▸ REQUIRED ACTION
Copy word for word the passage on rescue organizations off the Libyan coast, from "Despite their life-saving" up to and including "and more deaths.".

Under attack for saving lives

Search and Rescue organisations patrolling the Libyan coasts have saved thousands of lives that European border policies left to perish.

Despite their life-saving work, the employees and volunteers of these NGOs are routinely accused of colluding with traffickers and helping immigrants to illegally enter Europe.

They have been called “taxis of the sea” and, despite widespread evidence to the contrary, blamed for causing more arrivals and more deaths.

Since late 2016, non-governmental organisations involved in Search and Rescue (SAR) operations in the sea off the Libyian coast have come under increasing attack in Italy. Politicians, media and far-right groups have led a delegitimisation campaign against them, and Italian prosecutors have even opened fact-finding inquiries into their operations. Migrant rights defenders have persisted in the face of growing social and legal persecution.

Since late 2016, non-governmental organisations involved in Search and Rescue (SAR) operations in the sea off the Libyian coast have come under increasing attack in Italy. Politicians, media and far-right groups have led a delegitimisation campaign against them, and Italian prosecutors have even opened fact-finding inquiries into their operations. Migrant rights defenders have persisted in the face of growing social and legal persecution.

In February 2017, Frontex, the EU Border Agency, claimed SAR NGOs constitute a “pull-factor” and that more migrants were attempting to cross the sea because they knew someone was going to rescue them. In this way, the organisations were “unintentionally helping criminals”.

▸ DATA SUPPLIED
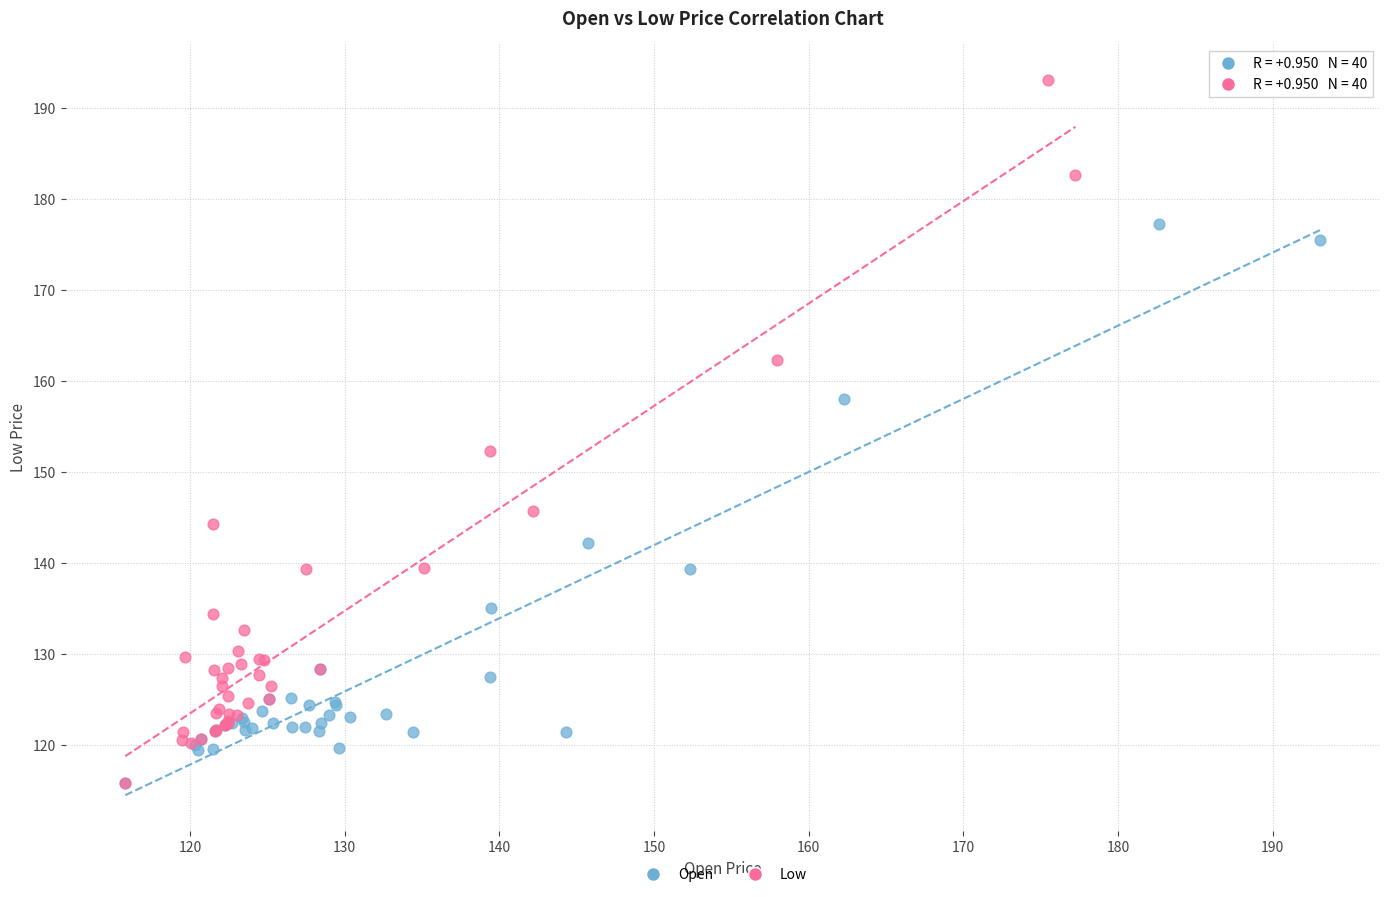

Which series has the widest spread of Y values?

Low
...
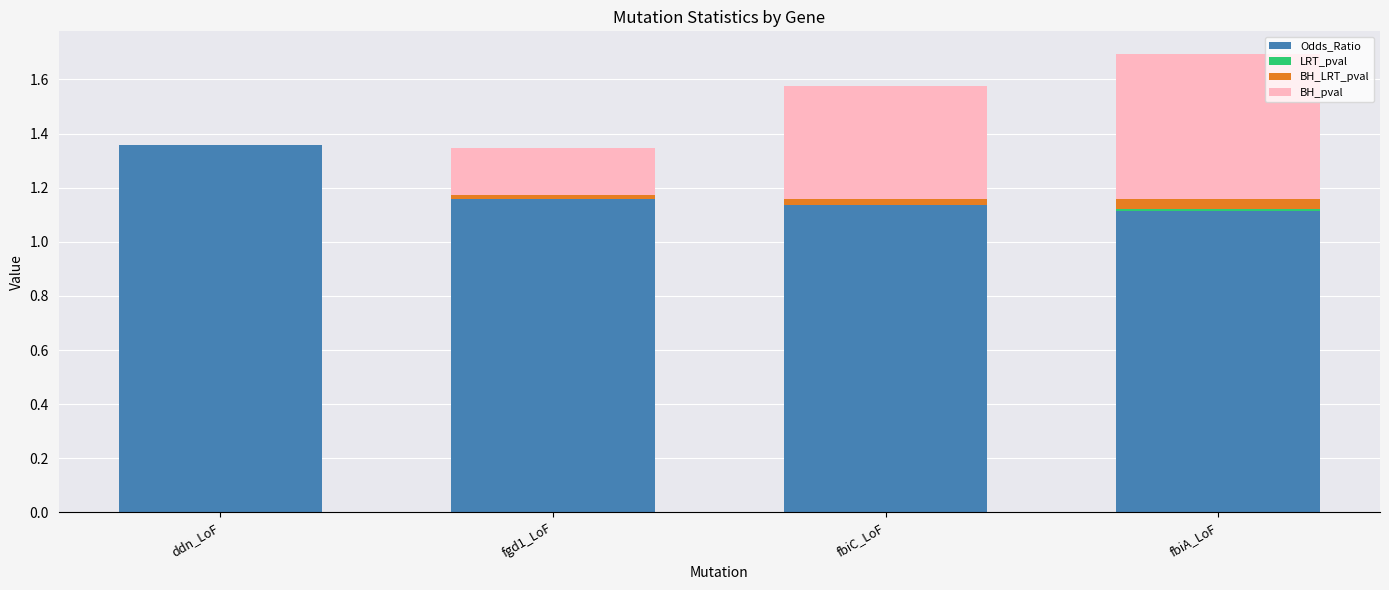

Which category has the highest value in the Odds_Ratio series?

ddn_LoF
* * *
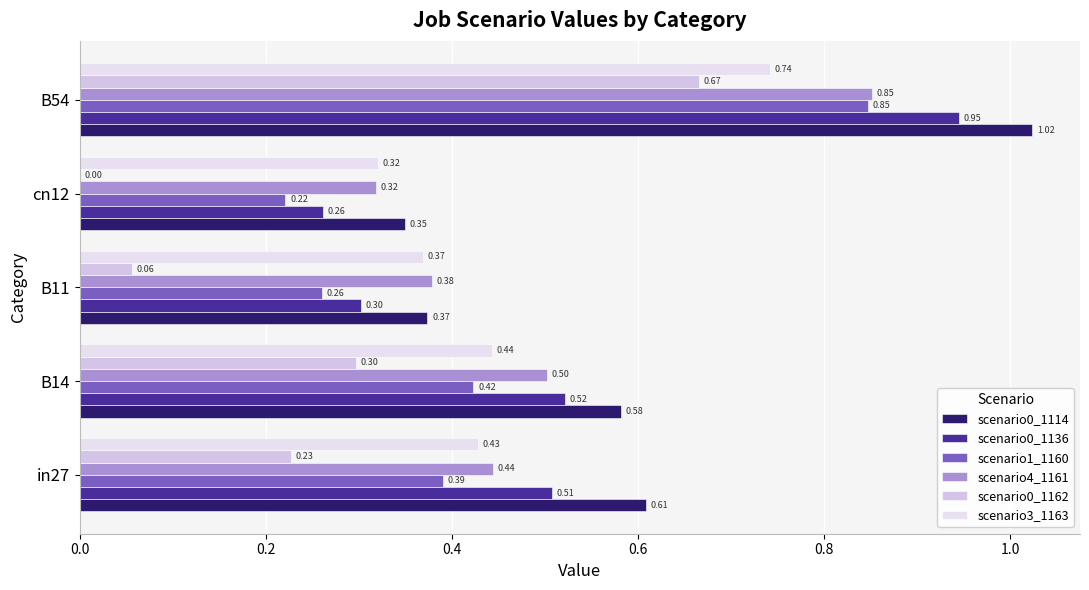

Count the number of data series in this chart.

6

▸ OUTPUT
Despite their life-saving work, the employees and volunteers of these NGOs are routinely accused of colluding with traffickers and helping immigrants to illegally enter Europe.

They have been called “taxis of the sea” and, despite widespread evidence to the contrary, blamed for causing more arrivals and more deaths.